The tribunal began by considering a preliminary issue surrounding the legal capacity of young persons to conduct appeals. A right of appeal is conferred by s 51 of the 2014 Act, and the court noted that this had to be an effective right, regardless of whether the young person has capacity or not.
Where a young person has capacity, the appeal itself is brought by the young person, who can appoint individuals to assist and act for them. However, where a young person is judged not to have capacity to conduct an appeal, the Special Educational Needs and Disability Regulations 2014, reg 64 provides for an alternative person to act in place of the young person as a party to proceedings. The alternative person will be the young person’s representative, as provided for in s 80 of the 2014 Act which deals with capacity, or a parent, if no representative exists. In such a situation, the alternative person brings the appeal as a statutory substitute for the young person, though acting in their best interest. The alternative person is entitled to appoint individuals to assist and act on their behalf if they so choose.

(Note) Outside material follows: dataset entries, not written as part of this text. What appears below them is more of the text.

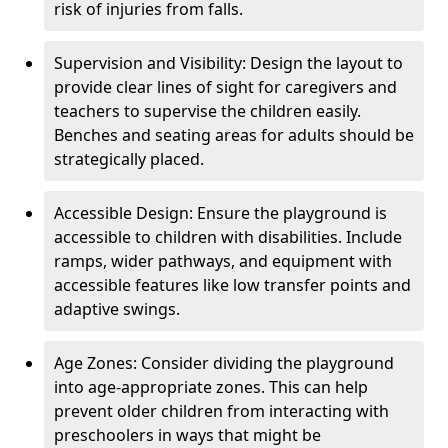
risk of injuries from falls.
Supervision and Visibility: Design the layout to
provide clear lines of sight for caregivers and
teachers to supervise the children easily.
Benches and seating areas for adults should be
strategically placed.
Accessible Design: Ensure the playground is
accessible to children with disabilities. Include
ramps, wider pathways, and equipment with
accessible features like low transfer points and
adaptive swings.
Age Zones: Consider dividing the playground
into age-appropriate zones. This can help
prevent older children from interacting with
preschoolers in ways that might be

Where capacity of the young person is in doubt, this should be determined as a preliminary issue to identify the correct parties. If a young person’s capacity changed during proceedings, the tribunal could substitute another party.

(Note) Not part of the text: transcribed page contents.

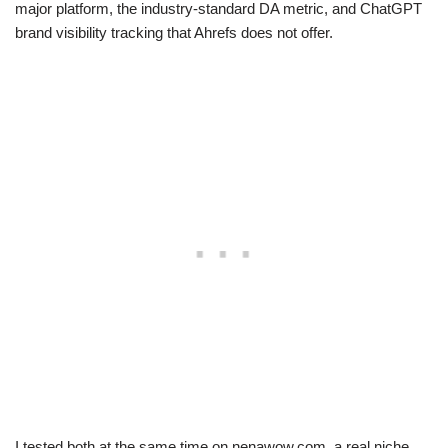
major platform, the industry-standard DA metric, and ChatGPT
brand visibility tracking that Ahrefs does not offer.
I tested both at the same time on nenawow.com, a real niche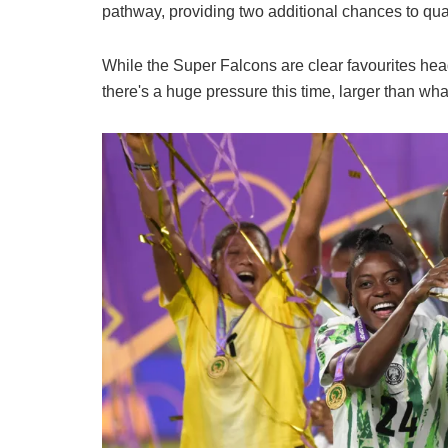
pathway, providing two additional chances to qual
While the Super Falcons are clear favourites h
there's a huge pressure this time, larger than what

In the present case, it was correct to register the appeal in the name of Ryan’s parents as alternative persons under reg 64, as he lacked capacity to bring a s 51 appeal.
The tribunal noted the evidence of the parents and other experts that suggested that Ryan did have an ability to learn, and it concluded that the current placement was insufficient in terms of his potential. The absence of an EHC plan meant there was no specific provision of occupational therapy, speech and language therapy or other educational provision. It concluded that the local authority had failed to follow the Code of Practice, and that there was evidence that it was necessary to issue an EHC Plan.
The tribunal held that the FTT had not erred in law. It did not accept that attaining qualifications was an essential element of education, and concluded that the FTT was entitled to find that Ryan could still benefit from educational provision. The FTT’s reasoning was adequate, as it clearly accepted the expert evidence given by the local authority’s educational experts. No further explanation was needed. The FTT had been entitled to conclude that a plan was necessary in order to ensure access to educational provision.
David Wolfe QC was involved in this case.